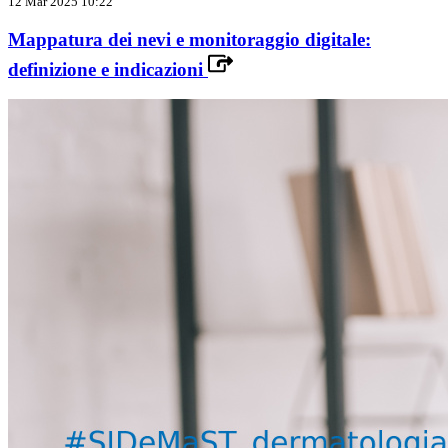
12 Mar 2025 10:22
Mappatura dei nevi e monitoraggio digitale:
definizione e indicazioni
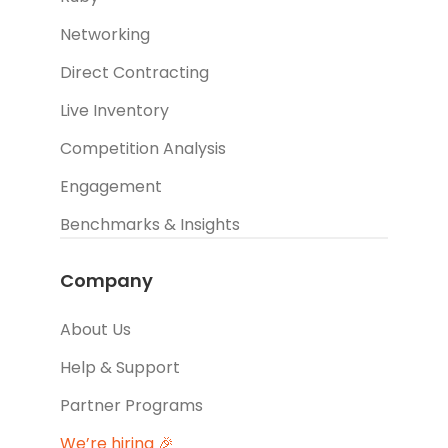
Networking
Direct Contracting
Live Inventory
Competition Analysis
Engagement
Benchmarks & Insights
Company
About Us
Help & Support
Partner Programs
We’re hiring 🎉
******
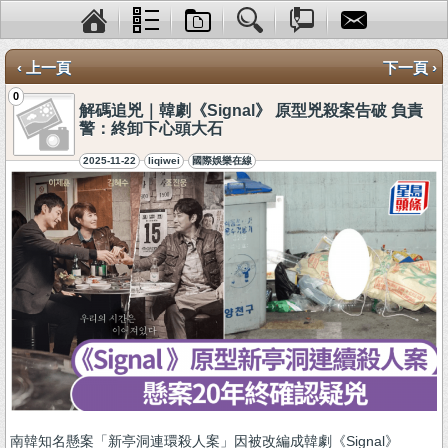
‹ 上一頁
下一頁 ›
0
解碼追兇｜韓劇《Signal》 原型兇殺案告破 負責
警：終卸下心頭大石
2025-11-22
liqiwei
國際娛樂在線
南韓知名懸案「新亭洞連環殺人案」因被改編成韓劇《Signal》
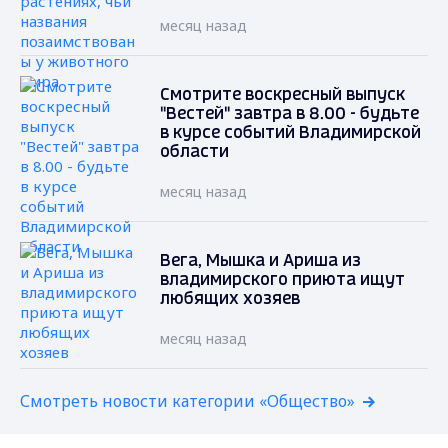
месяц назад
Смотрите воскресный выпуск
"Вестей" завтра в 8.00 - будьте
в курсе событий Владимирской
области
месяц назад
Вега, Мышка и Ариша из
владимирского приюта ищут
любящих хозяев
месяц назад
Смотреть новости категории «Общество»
******
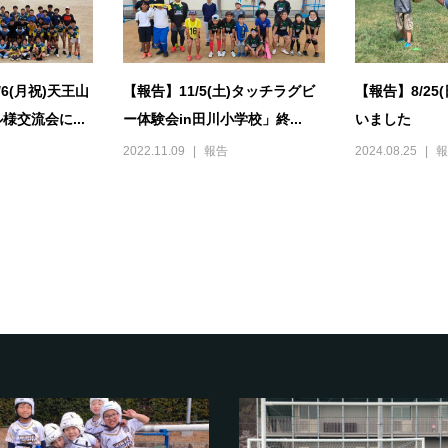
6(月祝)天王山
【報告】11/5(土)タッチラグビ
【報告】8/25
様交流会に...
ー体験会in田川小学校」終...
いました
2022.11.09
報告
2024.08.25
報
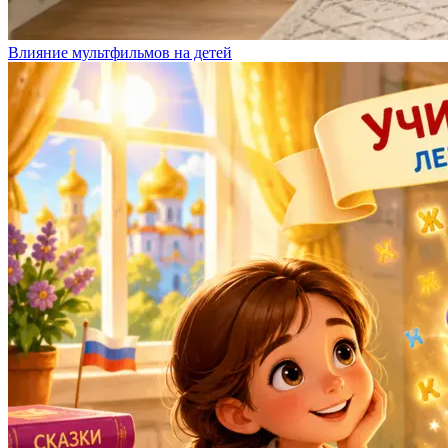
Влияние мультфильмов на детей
******
▶ TASK DESCRIPTION
Would you restate, exactly and with no pictures, the lines of the entries above from the one containing "12 Mar 2025 10:22" through the one containing "We’re hiring 🎉"?

▶ RESULT OF THIS EXERCISE
12 Mar 2025 10:22
Mappatura dei nevi e monitoraggio digitale:
definizione e indicazioni
Networking
Direct Contracting
Live Inventory
Competition Analysis
Engagement
Benchmarks & Insights
Company
About Us
Help & Support
Partner Programs
We’re hiring 🎉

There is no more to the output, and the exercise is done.